» **Work request**
Nothing but the line with "Alexander Cavallo <" and the lines after it, through the end of the records below, is to be repeated, exactly as it is.

» **Provided entries**
──────────
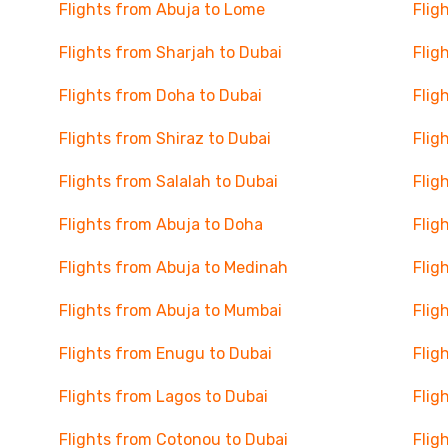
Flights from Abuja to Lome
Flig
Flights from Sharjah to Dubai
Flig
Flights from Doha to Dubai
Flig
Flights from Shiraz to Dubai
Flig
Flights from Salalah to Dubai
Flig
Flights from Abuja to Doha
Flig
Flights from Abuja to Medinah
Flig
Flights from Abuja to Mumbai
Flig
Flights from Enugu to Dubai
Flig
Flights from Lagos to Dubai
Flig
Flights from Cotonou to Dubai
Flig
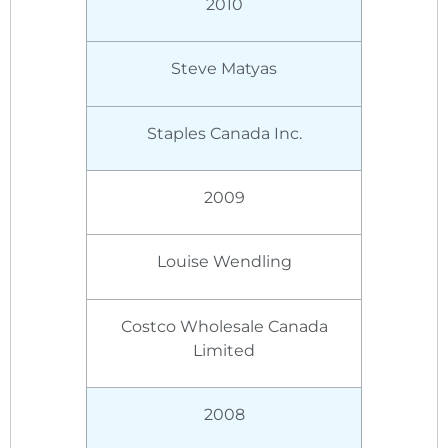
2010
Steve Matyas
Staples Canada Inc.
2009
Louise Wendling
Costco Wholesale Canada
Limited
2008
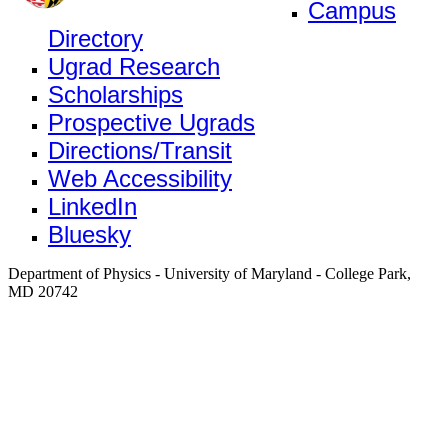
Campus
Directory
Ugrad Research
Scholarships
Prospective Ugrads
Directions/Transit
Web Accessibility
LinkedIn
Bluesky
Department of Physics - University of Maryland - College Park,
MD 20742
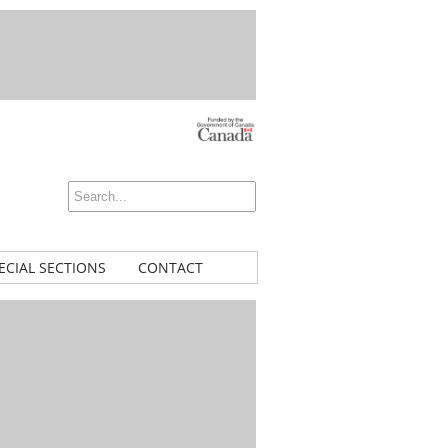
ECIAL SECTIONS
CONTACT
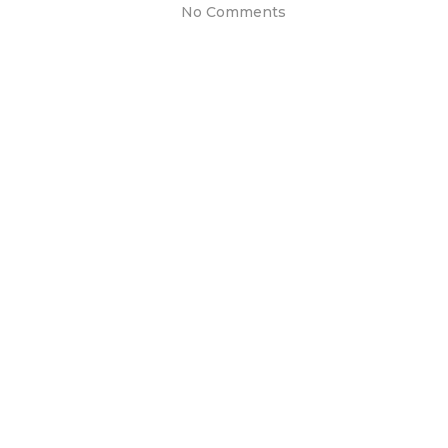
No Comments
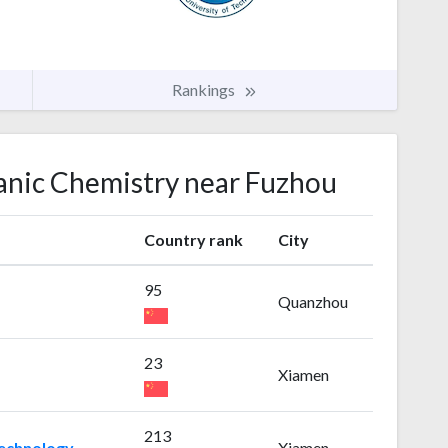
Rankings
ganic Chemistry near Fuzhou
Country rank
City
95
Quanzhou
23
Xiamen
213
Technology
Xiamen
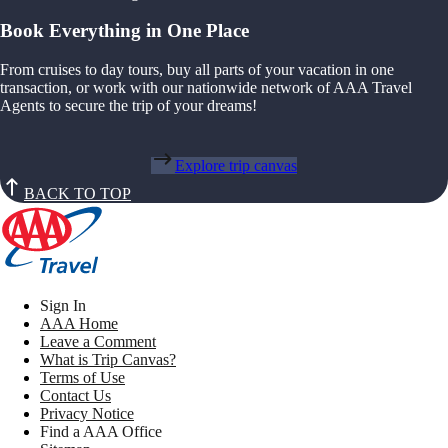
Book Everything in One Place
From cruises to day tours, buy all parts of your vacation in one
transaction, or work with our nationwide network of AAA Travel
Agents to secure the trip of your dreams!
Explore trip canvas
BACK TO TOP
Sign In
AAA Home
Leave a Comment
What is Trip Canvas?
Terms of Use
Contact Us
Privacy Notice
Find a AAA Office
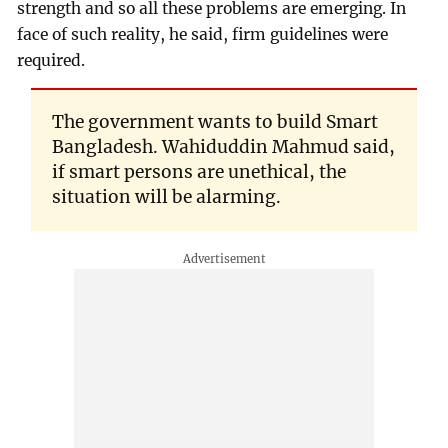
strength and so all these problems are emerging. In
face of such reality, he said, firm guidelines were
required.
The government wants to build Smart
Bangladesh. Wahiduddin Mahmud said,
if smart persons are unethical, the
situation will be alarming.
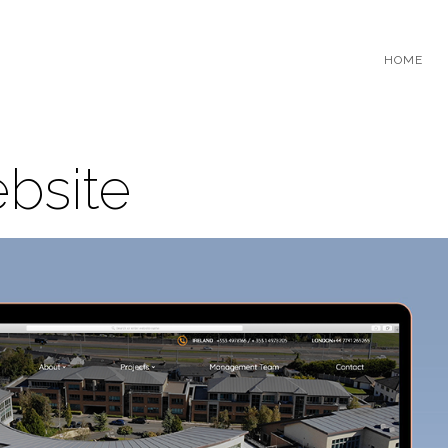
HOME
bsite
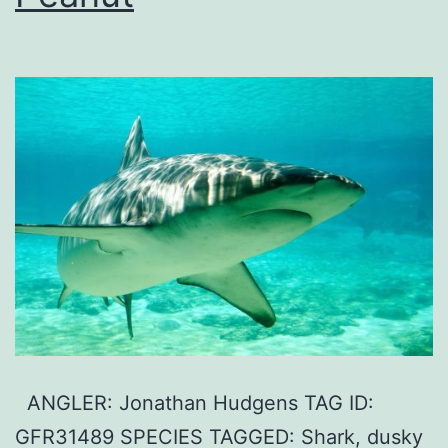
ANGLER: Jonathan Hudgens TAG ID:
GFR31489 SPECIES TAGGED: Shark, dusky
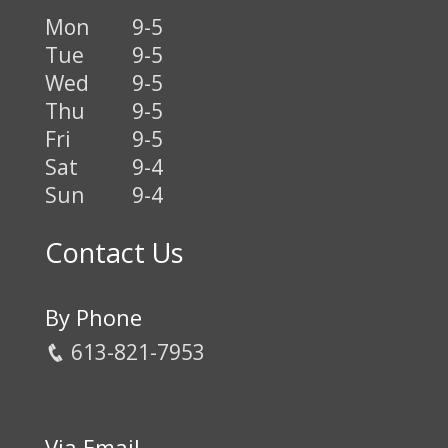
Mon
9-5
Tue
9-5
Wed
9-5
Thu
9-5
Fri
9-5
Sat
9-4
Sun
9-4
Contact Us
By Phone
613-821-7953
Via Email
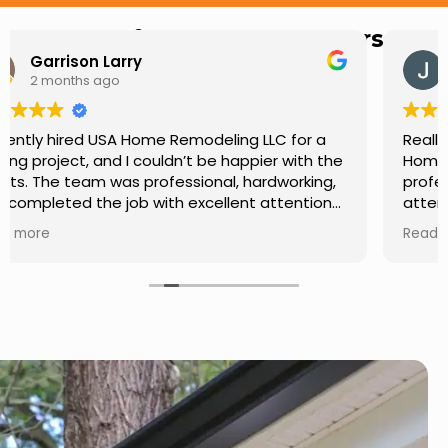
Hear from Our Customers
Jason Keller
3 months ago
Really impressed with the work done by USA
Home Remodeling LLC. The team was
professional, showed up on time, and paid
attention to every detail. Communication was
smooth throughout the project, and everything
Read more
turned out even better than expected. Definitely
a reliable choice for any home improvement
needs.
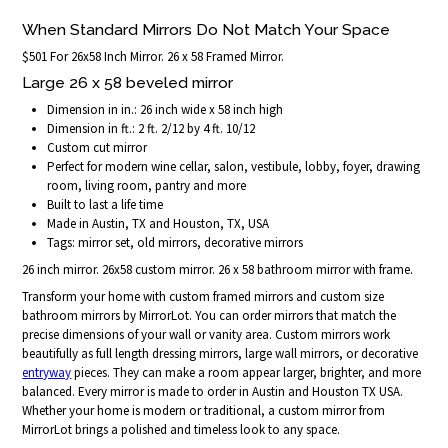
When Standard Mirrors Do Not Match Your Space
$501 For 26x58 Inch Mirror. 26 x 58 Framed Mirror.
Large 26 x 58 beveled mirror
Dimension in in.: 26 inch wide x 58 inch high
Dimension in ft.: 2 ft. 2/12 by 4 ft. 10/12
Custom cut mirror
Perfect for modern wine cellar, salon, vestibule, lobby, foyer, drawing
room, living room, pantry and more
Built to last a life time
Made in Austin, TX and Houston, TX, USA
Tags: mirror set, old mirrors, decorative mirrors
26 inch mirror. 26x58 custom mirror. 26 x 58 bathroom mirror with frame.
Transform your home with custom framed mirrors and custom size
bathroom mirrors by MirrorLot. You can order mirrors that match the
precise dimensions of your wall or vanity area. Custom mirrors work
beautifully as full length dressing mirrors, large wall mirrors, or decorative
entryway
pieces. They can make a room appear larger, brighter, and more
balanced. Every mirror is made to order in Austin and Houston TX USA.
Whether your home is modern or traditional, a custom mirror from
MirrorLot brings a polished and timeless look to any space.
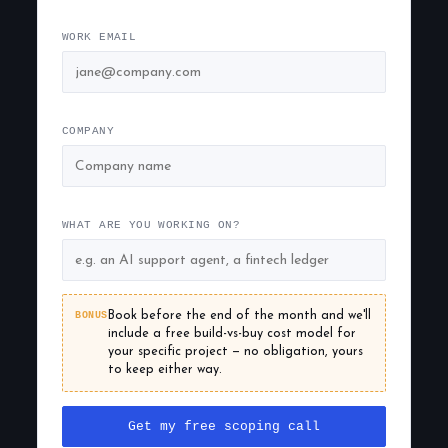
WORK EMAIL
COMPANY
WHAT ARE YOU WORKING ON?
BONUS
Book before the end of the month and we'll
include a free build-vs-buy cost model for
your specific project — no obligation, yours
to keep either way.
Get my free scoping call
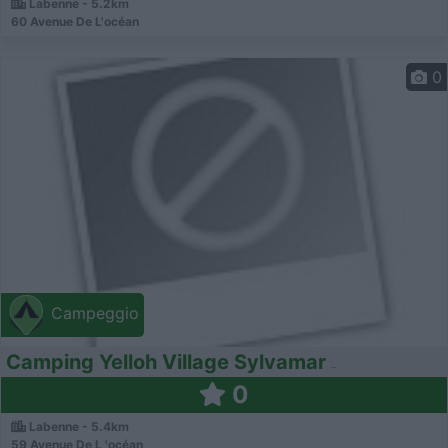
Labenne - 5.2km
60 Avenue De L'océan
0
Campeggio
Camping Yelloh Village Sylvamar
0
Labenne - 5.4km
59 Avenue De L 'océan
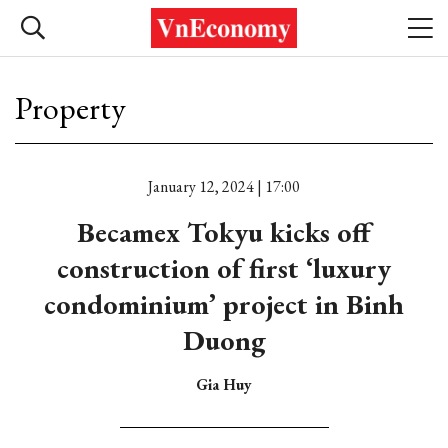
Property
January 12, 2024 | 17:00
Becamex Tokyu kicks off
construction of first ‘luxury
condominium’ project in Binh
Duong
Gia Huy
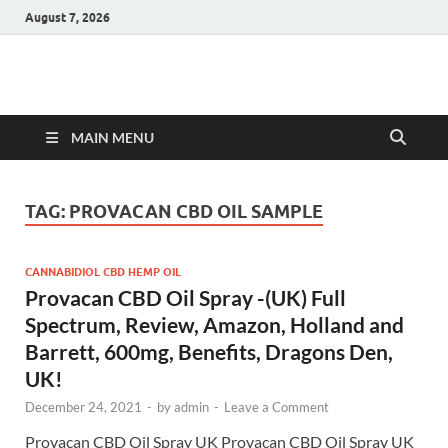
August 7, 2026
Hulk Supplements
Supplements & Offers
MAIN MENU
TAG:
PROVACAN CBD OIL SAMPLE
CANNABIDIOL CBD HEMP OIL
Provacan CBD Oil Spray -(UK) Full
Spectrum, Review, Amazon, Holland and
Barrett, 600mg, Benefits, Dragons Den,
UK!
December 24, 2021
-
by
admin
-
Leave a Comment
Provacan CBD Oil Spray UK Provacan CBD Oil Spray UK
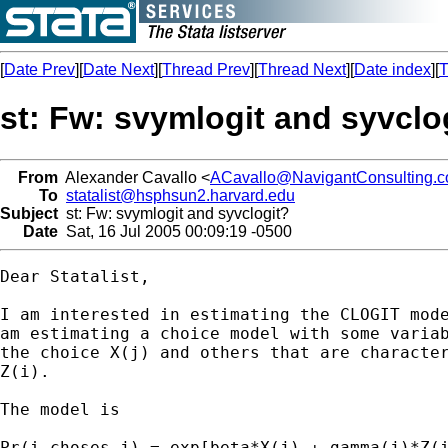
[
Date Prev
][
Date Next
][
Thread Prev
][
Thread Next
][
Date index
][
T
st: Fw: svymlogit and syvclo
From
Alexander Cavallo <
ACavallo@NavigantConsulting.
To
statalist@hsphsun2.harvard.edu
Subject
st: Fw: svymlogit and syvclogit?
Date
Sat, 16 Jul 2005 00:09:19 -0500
──────────
» **Answer section**
Alexander Cavallo <
ACavallo@NavigantConsulting.
To
statalist@hsphsun2.harvard.edu
Subject
st: Fw: svymlogit and syvclogit?
Date
Sat, 16 Jul 2005 00:09:19 -0500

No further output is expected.